Among the guests at that Reception was “the Khasjeewalla of Gwalior,” implicated, as we have seen, in the disturbances that led to the recent campaign in that State. For a time he was interned at Agra, but latterly had been “at large,” under surveillance of our host; his demeanour towards those by whom the victory at Punniar was gained, by no means agreeable; but under the circumstances anything else could hardly have been looked for.

Resuming our journey, we soon arrived at and glided past the village of Plassee,61 but the actual field so named had long since been swept away by the river by which we were being carried along. At Kulnah,62 indications of flow and reflux of the tide were evident. There we met the fleet of boats, similar to our own, by which the 10th Regiment was being conveyed inland. Mutual salutations passed between us, but little at the time thought I of close association subsequently in store for me in relation to it. A short distance more, and we passed the village of Balaghurree, its inhabitants, those and their descendants, who, having been left by their relatives to die by the side of the river, were rescued through the good offices of missionaries.
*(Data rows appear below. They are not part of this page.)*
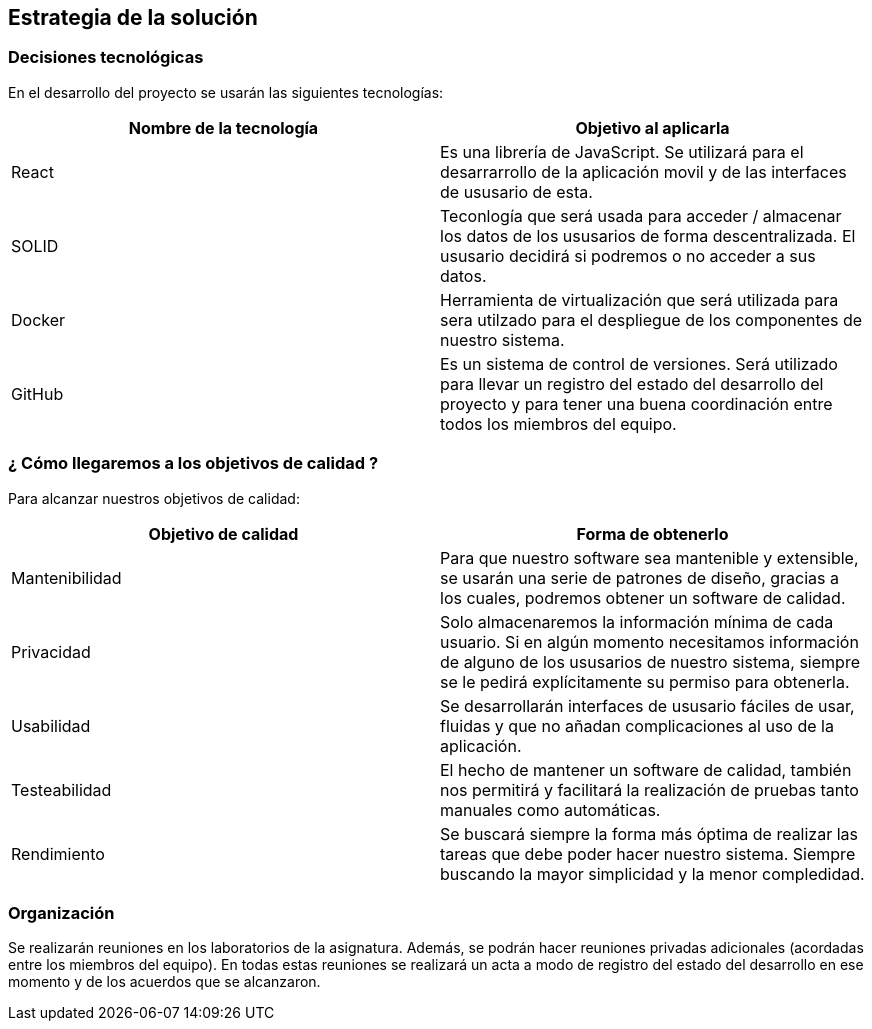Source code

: [[section-solution-strategy]]
== Estrategia de la solución

=== Decisiones tecnológicas 

En el desarrollo del proyecto se usarán las siguientes tecnologías: 

[options="header",cols=2*]
|===
|Nombre de la tecnología|Objetivo al aplicarla
|React | Es una librería de JavaScript. Se utilizará para el desarrarrollo de la aplicación movil y de las interfaces de ususario de esta.  
|SOLID | Teconlogía que será usada para acceder / almacenar los datos de los ususarios de forma descentralizada. El ususario decidirá si podremos o no acceder a sus datos. 
|Docker | Herramienta de virtualización que será utilizada para sera utilzado para el despliegue de los componentes de nuestro sistema.   
| GitHub | Es un sistema de control de versiones. Será utilizado para llevar un registro del estado del desarrollo del proyecto y para tener una buena coordinación entre todos los miembros del equipo. 
|===

=== ¿ Cómo llegaremos a los objetivos de calidad ?

Para alcanzar nuestros objetivos de calidad:

[options="header",cols=2*]
|===
|Objetivo de calidad|Forma de obtenerlo
|Mantenibilidad | Para que nuestro software sea mantenible y extensible, se usarán una serie de patrones de diseño, gracias a los cuales, podremos obtener un software de calidad.
|Privacidad | Solo almacenaremos la información mínima de cada usuario. Si en algún momento necesitamos información de alguno de los ususarios de nuestro sistema, siempre se le pedirá explícitamente su permiso para obtenerla.
|Usabilidad | Se desarrollarán interfaces de ususario fáciles de usar, fluidas y que no añadan complicaciones al uso de la aplicación.   
| Testeabilidad | El hecho de mantener un software de calidad, también nos permitirá y facilitará la realización de pruebas tanto manuales como automáticas. 
| Rendimiento | Se buscará siempre la forma más óptima de realizar las tareas que debe poder hacer nuestro sistema. Siempre buscando la mayor simplicidad y la menor compledidad.  
|===


=== Organización 

Se realizarán reuniones en los laboratorios de la asignatura. Además, se podrán hacer reuniones privadas adicionales (acordadas entre los miembros del equipo). En todas estas reuniones se realizará un acta a modo de registro del estado del desarrollo en ese momento y de los acuerdos que se alcanzaron.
We were nearing the end of this river journey. In quick succession our fleet glided past the important native towns of Bandel, noted on account of its Roman Catholic convent; Hooghly, for its college; and Chinsurah, already mentioned. Now we were off Chandernagore, on the battlements of which waved the tricolour. In 1757 that little settlement was captured from the French by Clive, aided by Admiral Watson, who, for the attack, brought thither his frigate carrying seventy-four guns – a feat not now possible because of the silting up of the river. The place was shortly afterwards restored to the French, to again fall to the British during the Revolutionary War, and finally to be ceded to them in accordance with the Peace Treaty of 1816.